▶ **Fragmento citado**:
Lorca fue la puerta para casi todo. Si podía escribirse así, a lo mejor yo querría dedicarme a eso. Con los años fue un lugar al que acudir, un pozo sin fondo, tenía la impresión de que siempre que me acercaba a él descubría cosas nuevas: el flamenco en todo su estremecimiento, los sonidos negros, el duende, el caballista onírico, el surrealismo. Y descubrí también su vida, su encanto, aquello que escribió Jorge Guillén: «En su presencia ni hacía frío ni calor, sólo hacía Federico». Creo que en el invierno de 1976–1977 descubrí en la biblioteca una antología de estudios para Taurus, preparada por un tal Ildefonso–Manuel Gil. Me encerraba a leerla y casi reproducía los artículos uno a uno; aún conservo mis notas, los poemas reproducidos, las interpretaciones, enriquecidas o abortadas con mis propias notas y con horribles dibujos de guardias civiles, mujeres solas, ángeles y arcángeles o el burlador don Pedro a caballo. Me hice asiduo de sus estudiosos: Ángel del Río, Marie Laffranque, Vila–San Juan, Ian Gibson, Mario Hernández, el propio Aleixandre, y descubrí a García Lorca en toda su integridad: excepcional, inspirado constante, mago de la invención, profundo y reflexivo, homosexual y comprometido con los desheredados. Años después, entablé amistad con otro gran lorquiano: Agustín Sánchez Vidal.
Han pasado veinte años. Mi veneración crítica por el poeta sigue indemne, aunque mi libro favorito de él no es ninguno de los citados ya ni siquiera Poeta en Nueva York, que me perturbó durante algún tiempo recién llegado a Zaragoza, si no Diván del Tamarit, un poemario oscuro, atormentado, de dicción secreta y de amores que arrollan y que duelen. De elevada e irreductible poesía.
*Exactamente hoy se cumplen 70 años del asesinato de Federico García Lorca. Si he escrito algunas páginas, se lo debo a él, a García Márquez, a Bécquer y a Manuel Vicent.

▶ **Consigna 1**:
¿Concuerdan con el fragmento sobre Lorca las siguientes afirmaciones? Responde sí o no a cada una y cita literalmente las palabras del fragmento que lo deciden. (a) Quien narra halló en la biblioteca una antología de estudios preparada por Ildefonso–Manuel Gil. (b) El libro favorito de Lorca para quien narra es Poeta en Nueva York. (c) Con los años, quien narra trabó amistad con Agustín Sánchez Vidal.
▶ **Consigna 2**:
Retoma el fragmento sobre Lorca a partir de su última oración y continúalo con unas líneas más.

▶ **Datos proporcionados**:
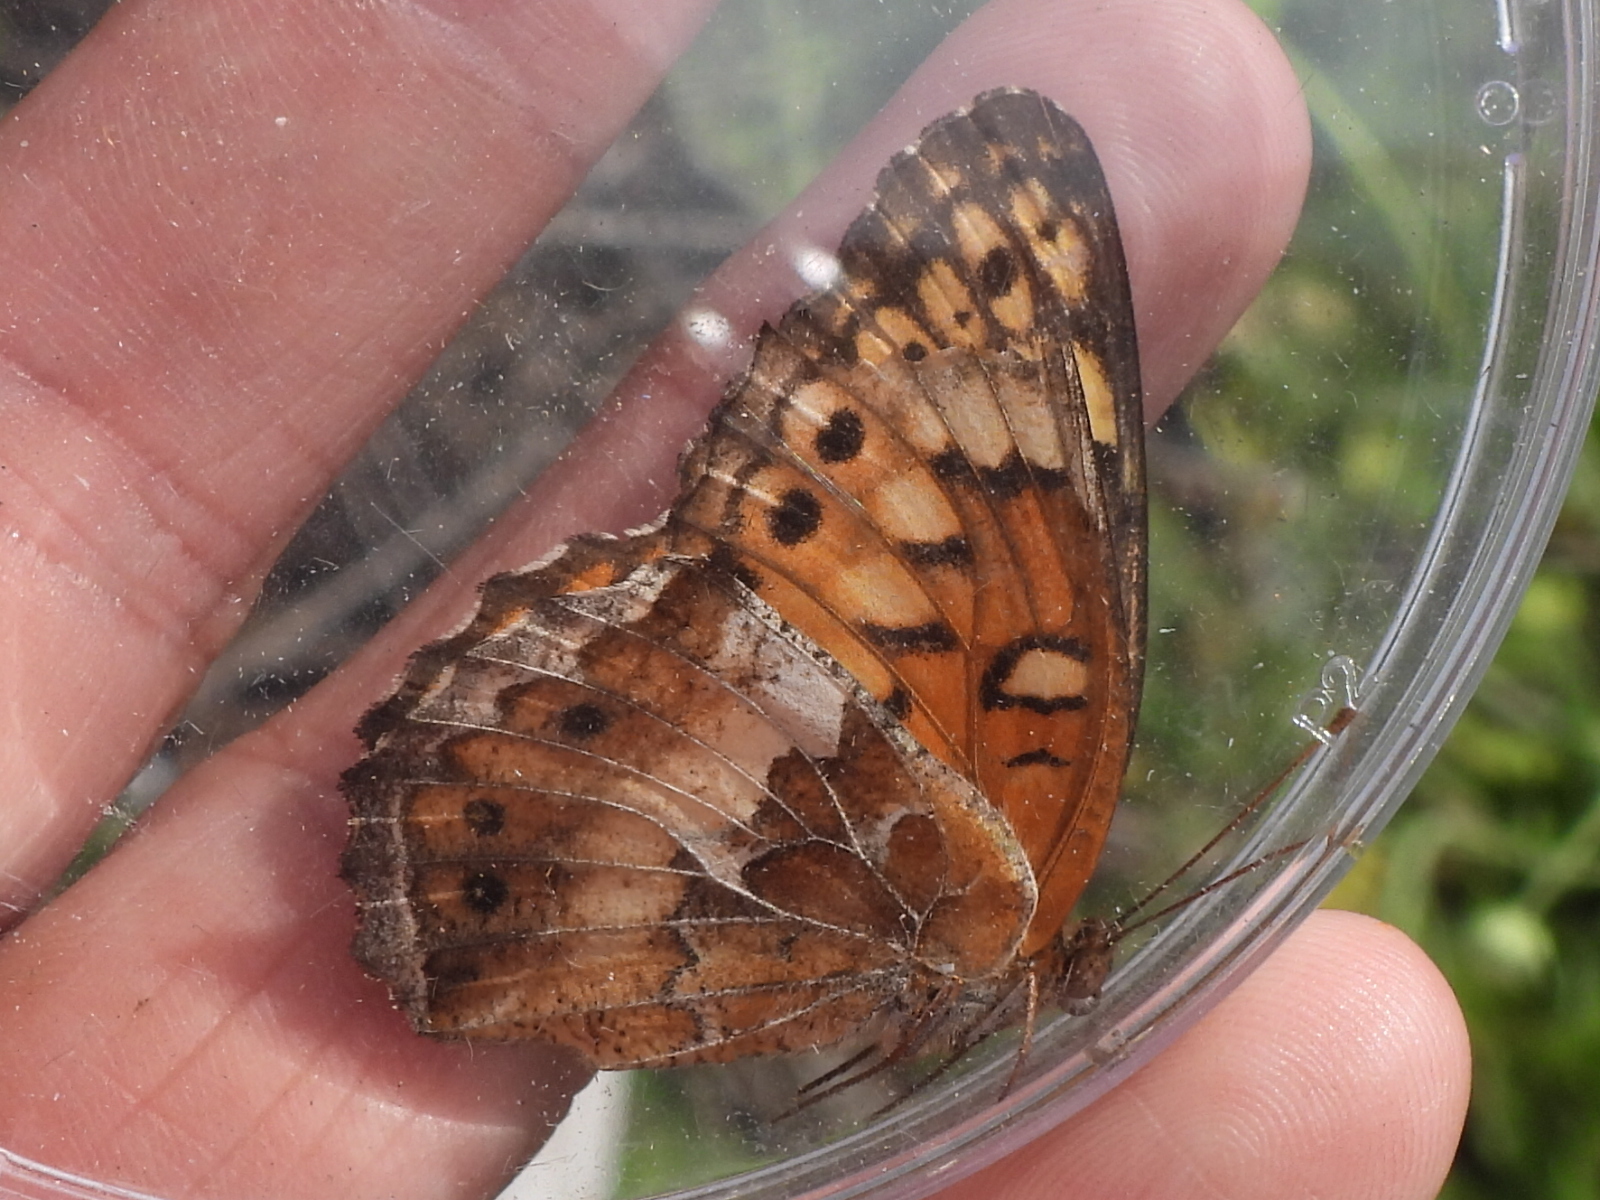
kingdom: Animalia
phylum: Arthropoda
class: Insecta
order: Lepidoptera
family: Nymphalidae
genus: Euptoieta
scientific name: Euptoieta claudia
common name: Variegated fritillary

▶ **Respuesta 1**:
(a) Sí: «descubrí en la biblioteca una antología de estudios para Taurus, preparada por un tal Ildefonso–Manuel Gil».
(b) No: «mi libro favorito de él no es ninguno de los citados ya ni siquiera Poeta en Nueva York».
(c) Sí: «Años después, entablé amistad con otro gran lorquiano: Agustín Sánchez Vidal».

▶ **Respuesta 2**:
4 comentarios
Cide -
Javier -
Luisa -
La primera vez que yo, de forma consciente, me acerqué a Lorca fue también unas de las primeras que me emocioné al interesarme de manera voluntaria por la literatura. Tendría unos doce o trece años y, animada por mi profesora de lengua, me decidí a comprar Doña Rosita o el lenguaje de las flores. Fue un verdadero viaje, en todos los sentidos. Recuerdo llegar hasta la Librería General, la antigua al principio del Paseo Independencia, y pedir casi con temor y con la incertidumbre de las primeras veces el libro. Otro de mis recuerdos más persistentes son unas apasionadas sesiones de estudio sobre el Romancero Gitano que algunos amigos celebrábamos en un bar de la calle Heroísmo, ésto ya en años universitarios.
Lorca ha sido muchas cosas para muchos de nosotros. Así que gracias, Antón, por esos recuerdos y por compartir ese personal acercamiento al poeta.
Magda -
Hace como cuantro años, un día de mi cumpleaños, tuve la fortuna de que me regalaran "Poeta en Nueva York", una nueva edición. Lo especial de esta edición, por supuesto paralelamente a la obra del poeta, es que trae varios dibujos inéditos de Rafael Alberti. Esta edición, además, es una edición corregida gracias a un manuscrito original de García Lorca aparecido en México. Es maravillosa.
Llegue también mi recuerdo y admiración para él.